Tidak ada jawaban dari dalam gubuk tua milik sang Nenek tersebut. Arya berinisiatif untuk masuk dan memeriksa sendiri keadaan sang nenek.

“Hey pemuda tampan, kamu sudah lama sekali tidak ke hutan? Apakah kau merindukanku sekarang?” ucap sang nenek dengan penuh percaya diri.

“Hmm,” Arya pura-pura tersedak dan mengalihkan pembicaraan kepada hal lain. Sang nenek tua itu memang senang menggoda pemuda gagah seperti Arya, dari sekian pemuda yang ia goda, hanya Arya yang masih bersikap sopan terhadapnya.
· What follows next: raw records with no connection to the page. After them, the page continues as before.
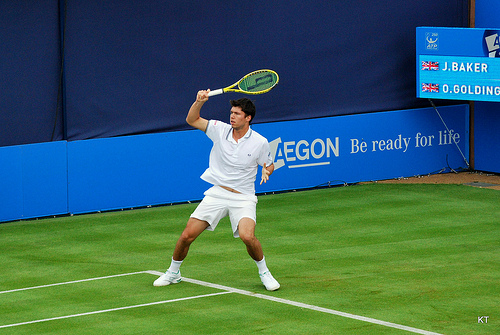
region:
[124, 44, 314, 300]
Man playing tennis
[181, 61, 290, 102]
Yellow tennis racket.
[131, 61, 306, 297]
Tennis player in a white outfit.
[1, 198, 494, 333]
Green tennis court.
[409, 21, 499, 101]
Blue scoreboard.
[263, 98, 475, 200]
Blue Aegon advertisement sign.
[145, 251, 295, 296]
White tennis shoes and socks.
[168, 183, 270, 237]
White tennis shorts.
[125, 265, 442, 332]
White lines on the tennis court.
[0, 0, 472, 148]
Dark blue wall behind the tennis player.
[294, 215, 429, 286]
the court is green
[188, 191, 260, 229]
the shorts are white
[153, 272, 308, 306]
the shoes are white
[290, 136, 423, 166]
aegon is the sponsor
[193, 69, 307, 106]
the racket is yellow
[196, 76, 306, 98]
the racket is above his head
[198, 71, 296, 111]
the racket has a white handle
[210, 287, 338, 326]
the line is white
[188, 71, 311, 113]
the racket has an initial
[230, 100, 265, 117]
his hair is black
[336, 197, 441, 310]
the carpet is green in color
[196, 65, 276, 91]
this is a racket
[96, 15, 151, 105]
the wall is blue in color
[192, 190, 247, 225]
the pair of shorts are white in color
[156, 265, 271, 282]
the shoes are white in color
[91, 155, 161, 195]
the board is white in color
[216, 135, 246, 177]
the t-shirt is white in color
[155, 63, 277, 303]
this is a man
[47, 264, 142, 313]
the carpet has markings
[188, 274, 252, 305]
the markings are white in color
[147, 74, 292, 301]
Tennis player is in motion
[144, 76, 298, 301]
Tennis player wears white cloths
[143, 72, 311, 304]
Player has white socks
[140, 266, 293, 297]
White shoes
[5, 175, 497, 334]
Tennis court is green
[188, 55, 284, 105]
Player has a racket in his right hand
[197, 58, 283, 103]
Racket is yellow and white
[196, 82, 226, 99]
Handle is white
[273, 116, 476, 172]
Words on a blue board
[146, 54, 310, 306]
Tennis player has extended arms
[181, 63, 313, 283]
A tennis player with a racquet in his hand.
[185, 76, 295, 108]
A man swinging a tennis racquet.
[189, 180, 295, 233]
The tennis player is wearing white shorts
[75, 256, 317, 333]
The tennis court has white lines.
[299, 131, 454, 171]
the blue gate has white writing.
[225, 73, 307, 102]
the racquet is yellow.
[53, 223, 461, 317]
The court is green.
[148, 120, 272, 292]
the man is standing on the court.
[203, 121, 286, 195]
The man is wearing a white shirt.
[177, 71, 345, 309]
The man is playing tennis.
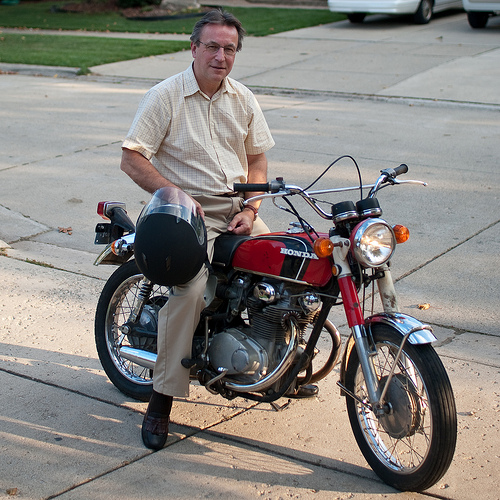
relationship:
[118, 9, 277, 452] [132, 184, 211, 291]
man holding helmet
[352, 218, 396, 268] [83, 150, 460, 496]
headlight of motorcycle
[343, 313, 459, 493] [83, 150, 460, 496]
wheel of motorcycle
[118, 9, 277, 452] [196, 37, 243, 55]
man wearing glasses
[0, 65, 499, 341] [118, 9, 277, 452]
street behind man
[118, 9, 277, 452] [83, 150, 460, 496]
man on top of motorcycle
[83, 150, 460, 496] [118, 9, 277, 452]
motorcycle under man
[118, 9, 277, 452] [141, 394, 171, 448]
man wearing shoe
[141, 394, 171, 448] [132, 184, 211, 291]
shoe under helmet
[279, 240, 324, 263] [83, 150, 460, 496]
honda across motorcycle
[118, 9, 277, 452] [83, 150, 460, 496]
man sitting on motorcycle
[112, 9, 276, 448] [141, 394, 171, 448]
man wearing shoe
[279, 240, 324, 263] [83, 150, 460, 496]
honda on motorcycle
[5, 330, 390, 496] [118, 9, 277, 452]
shadow of man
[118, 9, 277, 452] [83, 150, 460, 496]
man on motorcycle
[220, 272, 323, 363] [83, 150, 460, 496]
engine of motorcycle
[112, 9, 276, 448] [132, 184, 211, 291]
man holding helmet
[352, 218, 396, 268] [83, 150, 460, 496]
headlight on motorcycle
“Nenek butuh apa biar saya carikan di hutan” tanya Arya.

“Obat yang saya cari tidak ada di hutan ini, tetapi ada di hutan terlarang di seberang sana.”

Arya tertunduk seperti memikirkan sesuatu. “Tidak apa-apa kau tidak perlu repot-repot pergi kesana, biarkan aku mati disini sendirian, ini memang sudah takdirku.”

Arya merasa tidak tega melihat keadaan sang nenek tua yang terlihat sangat lemah. “Apa sebenarnya yang terjadi?” tanya Arya penasaran. Arya merasa tidak yakin bahwa si nenek gendeng sakit yang biasa saja. Pasti ada sesuatu yang membuat Nek Rasih terluka dalam.

“Aku ingin menceritakan apa yang terjadi, tapi kamu harus percaya akan cerita ini.”